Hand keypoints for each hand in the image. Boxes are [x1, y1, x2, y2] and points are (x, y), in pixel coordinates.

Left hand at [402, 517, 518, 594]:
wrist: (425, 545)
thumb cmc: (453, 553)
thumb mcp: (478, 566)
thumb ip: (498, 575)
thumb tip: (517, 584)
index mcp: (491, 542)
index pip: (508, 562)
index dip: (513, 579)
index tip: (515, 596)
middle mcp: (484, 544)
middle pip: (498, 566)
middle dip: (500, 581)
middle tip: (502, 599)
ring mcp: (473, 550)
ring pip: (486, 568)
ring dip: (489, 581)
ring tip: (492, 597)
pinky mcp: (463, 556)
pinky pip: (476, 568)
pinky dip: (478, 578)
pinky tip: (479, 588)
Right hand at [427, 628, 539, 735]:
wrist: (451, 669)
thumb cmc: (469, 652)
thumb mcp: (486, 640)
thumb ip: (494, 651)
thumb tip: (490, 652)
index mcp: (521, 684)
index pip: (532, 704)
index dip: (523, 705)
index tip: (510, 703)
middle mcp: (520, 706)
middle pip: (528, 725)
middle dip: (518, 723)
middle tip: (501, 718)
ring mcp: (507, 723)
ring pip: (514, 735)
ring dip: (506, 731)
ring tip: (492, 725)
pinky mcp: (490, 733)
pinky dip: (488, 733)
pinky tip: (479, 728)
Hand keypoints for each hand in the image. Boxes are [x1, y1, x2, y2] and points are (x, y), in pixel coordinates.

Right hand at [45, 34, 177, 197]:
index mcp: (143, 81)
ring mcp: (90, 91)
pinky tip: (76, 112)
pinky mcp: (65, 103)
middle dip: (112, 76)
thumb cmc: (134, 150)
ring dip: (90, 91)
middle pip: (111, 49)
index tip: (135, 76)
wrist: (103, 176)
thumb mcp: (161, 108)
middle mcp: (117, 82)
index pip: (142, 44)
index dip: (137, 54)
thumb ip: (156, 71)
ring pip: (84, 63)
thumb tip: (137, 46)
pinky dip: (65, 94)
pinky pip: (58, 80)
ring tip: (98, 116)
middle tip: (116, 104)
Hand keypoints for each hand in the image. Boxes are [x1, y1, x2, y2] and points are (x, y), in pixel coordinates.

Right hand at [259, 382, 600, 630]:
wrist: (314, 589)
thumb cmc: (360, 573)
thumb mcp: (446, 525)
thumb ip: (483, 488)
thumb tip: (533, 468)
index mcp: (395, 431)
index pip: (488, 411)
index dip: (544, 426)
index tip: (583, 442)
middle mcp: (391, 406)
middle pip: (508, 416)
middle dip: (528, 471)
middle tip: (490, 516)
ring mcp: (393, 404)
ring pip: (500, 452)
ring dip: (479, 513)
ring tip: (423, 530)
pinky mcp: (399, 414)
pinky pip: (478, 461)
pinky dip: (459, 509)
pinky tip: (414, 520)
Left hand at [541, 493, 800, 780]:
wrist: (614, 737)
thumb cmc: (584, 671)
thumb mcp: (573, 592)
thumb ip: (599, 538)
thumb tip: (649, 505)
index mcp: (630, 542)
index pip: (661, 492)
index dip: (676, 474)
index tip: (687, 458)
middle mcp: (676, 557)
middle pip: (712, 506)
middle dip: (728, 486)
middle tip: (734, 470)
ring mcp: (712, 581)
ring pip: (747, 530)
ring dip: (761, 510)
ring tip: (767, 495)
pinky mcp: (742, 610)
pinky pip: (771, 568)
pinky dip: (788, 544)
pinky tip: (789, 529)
= = =
# Task goal
Check each line of the entries for "hand" and copy those that have it.

# Finished exercise
Hand keypoints for each hand in the image. Boxes are [x1, y1, x2, y2] and points are (x, y), in pixel coordinates.
Left hand at [402, 517, 518, 594]:
Right hand at [427, 628, 539, 735]:
Hand keypoints for each hand in the image. Boxes are [x1, y1, x2, y2] and points are (x, y), in pixel coordinates.
Right hand at [45, 34, 177, 197]:
Hand keypoints for each hand in the image. Boxes are [x1, y1, x2, y2] and points are (x, y), in pixel coordinates.
Right hand at [259, 382, 600, 630]:
Left hand at [541, 493, 800, 780]:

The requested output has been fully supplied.